My OTT / connected TV targeting is delivering impressions but I can't tell what devices they're actually going to, how do I break this out?
In the Invest DSP reporting UI, go to Reporting > Network Analytics, add "Operating System" and "Device Type" as dimensions, and filter your date range. Device Type 6 is Connected TV/Smart TV, while other device types indicate mobile or desktop bleed, which happens when OTT content is consumed on a phone or laptop rather than a living-room screen. If you want to guarantee you're only hitting true CTV hardware, add an explicit Device Type include filter in your line item targeting set to Type 6 only. This will reduce reach but eliminate device classification ambiguity.
How do I know if my campaign is compliant with DAA and NAI rules for behavioral targeting?
The two things to verify are: one, the AdChoices icon is enabled on every creative running against behavioral segments (check Creative Manager > Creative Details, "AdChoices Icon" toggle should be on), and two, the data segments you're targeting are properly classified by source type so the platform enforces the correct consent rules. If you're targeting with third-party data, confirm your data provider is a registered NAI member, you can check the NAI website's member list. Running behavioral campaigns with unregistered third-party data is an OBA compliance violation that publishers and brand safety vendors can flag.
What's a passback tag and why does it keep causing my campaigns to show blank ads?
A passback tag (also called a default tag) is what runs when the primary demand source can't fill an impression. It's passed to a secondary ad server to find demand. Blank ads appear when the passback tag either points to a dead end, an ad server that has no active demand for the placement, or when the tag URL itself is malformed and the secondary server can't parse it. Pull your ad server's error log and look for HTTP 4xx responses on passback calls. The most common specific cause is a passback tag that still references a legacy AppNexus endpoint (pre-Microsoft rebranding) that has been deprecated.

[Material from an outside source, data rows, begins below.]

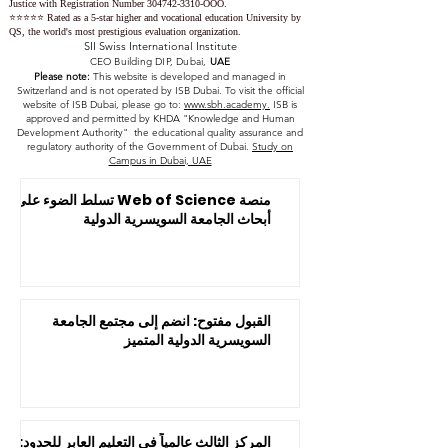
Justice with Registration Number
304742-3310
-OOO.
⭐️⭐️⭐️⭐️⭐️ Rated as a 5-star higher and vocational education University by
QS, the world's most prestigious evaluation organization.
SII Swiss International Institute
CEO Building DIP, Dubai,
UAE
Please note:
This website is developed and managed in
Switzerland and is not operated by ISB Dubai. To visit the official
website of ISB Dubai, please go to:
www.sbh.academy.
ISB is
approved and permitted by KHDA "Knowledge and Human
Development Authority" the educational quality assurance and
regulatory authority of the Government of Dubai.
Study on
Campus in Dubai, UAE
منصة Web of Science تسلط الضوء على
أبحاث الجامعة السويسرية الدولية
القبول مفتوح: انضم إلى مجتمع الجامعة
السويسرية الدولية المتميز
المركز الثالث عالمياً في التعليم العابر للحدود:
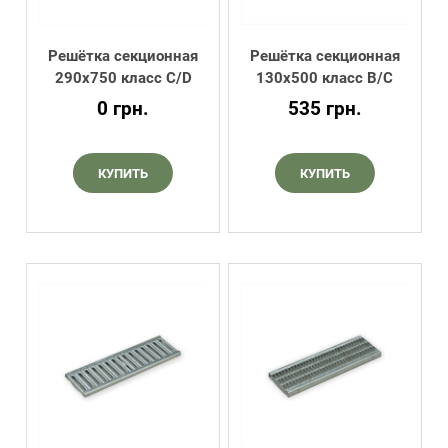
Решётка секционная
Решётка секционная
290х750 класс C/D
130х500 класс B/C
0
грн.
535
грн.
КУПИТЬ
КУПИТЬ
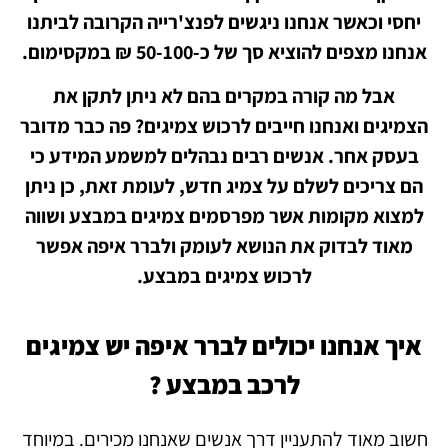
יחסי וכאשר אנחנו ניגשים לפנצ'רייה הקרובה לביתנו
אנחנו מצפים להוציא סך של כ-50-100 ₪ במקסימום.
אבל מה קורה במקרים בהם לא ניתן לתקן את
הצמיגים ואנחנו חייבים לרכוש צמיגים? פה כבר מדובר
בעסק אחר. אנשים רבים נבהלים למשמע המידע כי
הם צריכים לשלם על צמיג חדש, לעומת זאת, כן ניתן
למצוא מקומות אשר מפרסמים צמיגים במבצע ושווה
מאוד לבדוק את הנושא לעומק ולברר איפה אפשר
לרכוש צמיגים במבצע.
איך אנחנו יכולים לברר איפה יש צמיגים
לרכב במבצע ?
חשוב מאוד להתעניין דרך אנשים שאנחנו מכירים. במיוחד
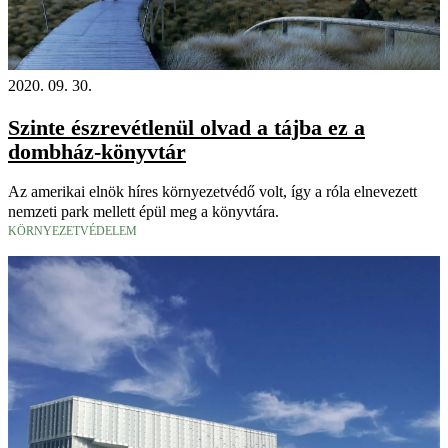
2020. 09. 30.
Szinte észrevétlenül olvad a tájba ez a
dombház-könyvtár
Az amerikai elnök híres környezetvédő volt, így a róla elnevezett
nemzeti park mellett épül meg a könyvtára.
KÖRNYEZETVÉDELEM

Update those to current Xandr/Microsoft Advertising API endpoints.
Why are my audience segment sizes showing huge numbers in the DMP but my campaign reach is tiny?
Segment size in the DMP and addressable reach in a live campaign are two different measurements. The DMP shows total users in the segment globally. But your campaign can only reach users who are both in your segment AND on inventory you've made available through your supply strategy. If your supply strategy is limited to a small set of managed publishers or a narrow PMP deal, only the subset of your segment users who happen to be on that inventory in your flight window is actually addressable. Expand your supply strategy to open exchange first, run a short test, and use the reach estimation tool (available in the line item setup under Audience Targeting) to see your realistic addressable pool before committing budget.